A microscale vaccine containing SiO2 nanoparticles loaded in CaCO3 microparticles was constructed using the co-precipitation method. The antigen ovalbumin (OVA) was covalently conjugated with SiO2 nanoparticles, and these nanoparticles and CpG were co-encapsulated into CaCO3 microparticles, generating a vaccine with a size of approximately 5.2μm. Scanning electron microscopy (SEM), energy-dispersive X-ray (EDX), elemental mapping, and Fourier transform infrared (FTIR) analyses confirmed the successful preparation of the microscale vaccine; the vaccine had good storage stability without sustained antigen release, and negligible cytotoxicity to dendritic cells (DCs) and macrophages.
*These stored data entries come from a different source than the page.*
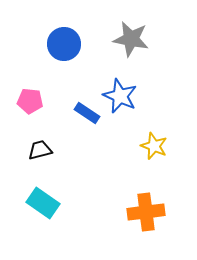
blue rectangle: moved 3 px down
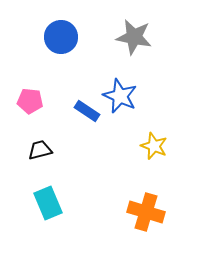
gray star: moved 3 px right, 2 px up
blue circle: moved 3 px left, 7 px up
blue rectangle: moved 2 px up
cyan rectangle: moved 5 px right; rotated 32 degrees clockwise
orange cross: rotated 24 degrees clockwise
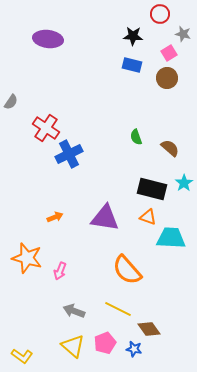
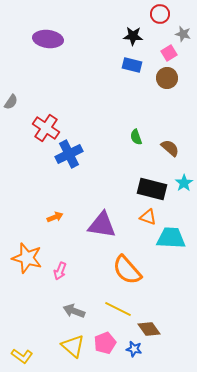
purple triangle: moved 3 px left, 7 px down
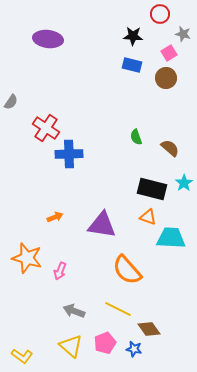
brown circle: moved 1 px left
blue cross: rotated 24 degrees clockwise
yellow triangle: moved 2 px left
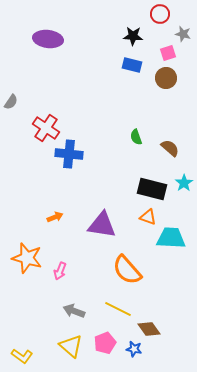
pink square: moved 1 px left; rotated 14 degrees clockwise
blue cross: rotated 8 degrees clockwise
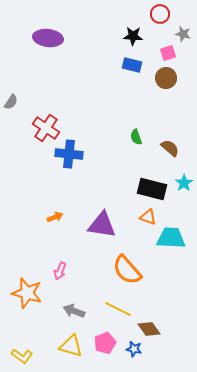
purple ellipse: moved 1 px up
orange star: moved 35 px down
yellow triangle: rotated 25 degrees counterclockwise
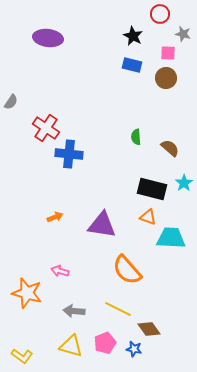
black star: rotated 24 degrees clockwise
pink square: rotated 21 degrees clockwise
green semicircle: rotated 14 degrees clockwise
pink arrow: rotated 84 degrees clockwise
gray arrow: rotated 15 degrees counterclockwise
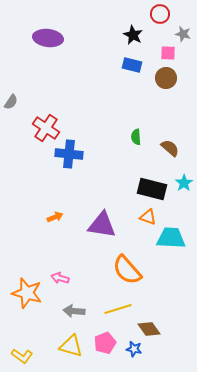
black star: moved 1 px up
pink arrow: moved 7 px down
yellow line: rotated 44 degrees counterclockwise
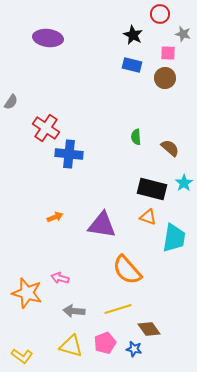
brown circle: moved 1 px left
cyan trapezoid: moved 3 px right; rotated 96 degrees clockwise
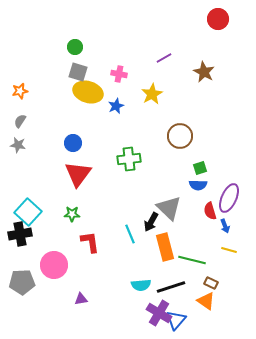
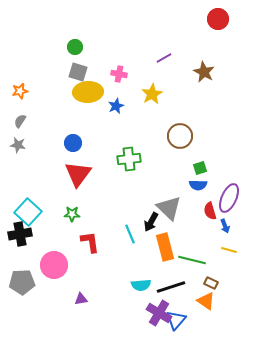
yellow ellipse: rotated 20 degrees counterclockwise
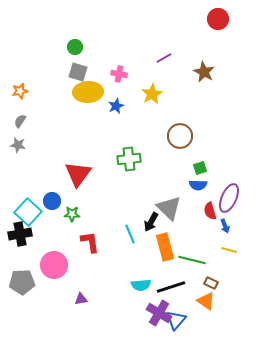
blue circle: moved 21 px left, 58 px down
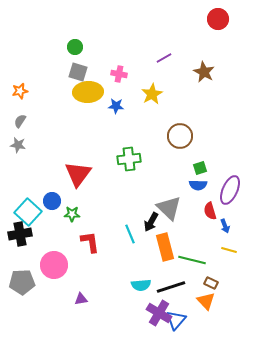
blue star: rotated 28 degrees clockwise
purple ellipse: moved 1 px right, 8 px up
orange triangle: rotated 12 degrees clockwise
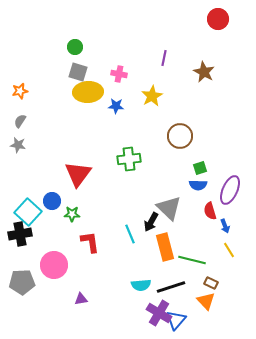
purple line: rotated 49 degrees counterclockwise
yellow star: moved 2 px down
yellow line: rotated 42 degrees clockwise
Compared to SiO2 nanoparticles, the microscale vaccine can significantly improve antigen/adjuvant uptake. DCs internalized the entire microscale vaccine into lysosomes via macropinocytosis, and an increase in antigen endo/lysosomal escape was observed by confocal laser scanning microscopy (CLSM). Specifically, DCs pulsed with the vaccine were fully mature, expressing high levels of costimulatory molecules (CD40, CD80, and CD86), MHC II, and MHC I and secreting high levels of proinflammatory cytokines (IL-12, TNF-α, IL-1β, and IL-6). In addition, the vaccine had good in vivo biocompatibility, could protect the antigen from rapid degradation, and increased the retention time in lymph nodes. SiO2 nanoparticles-in-CaCO3 microparticles were an excellent carrier for antigen and adjuvant delivery. Hopefully, this study can provide some information on the design of microscale carriers for vaccine delivery systems.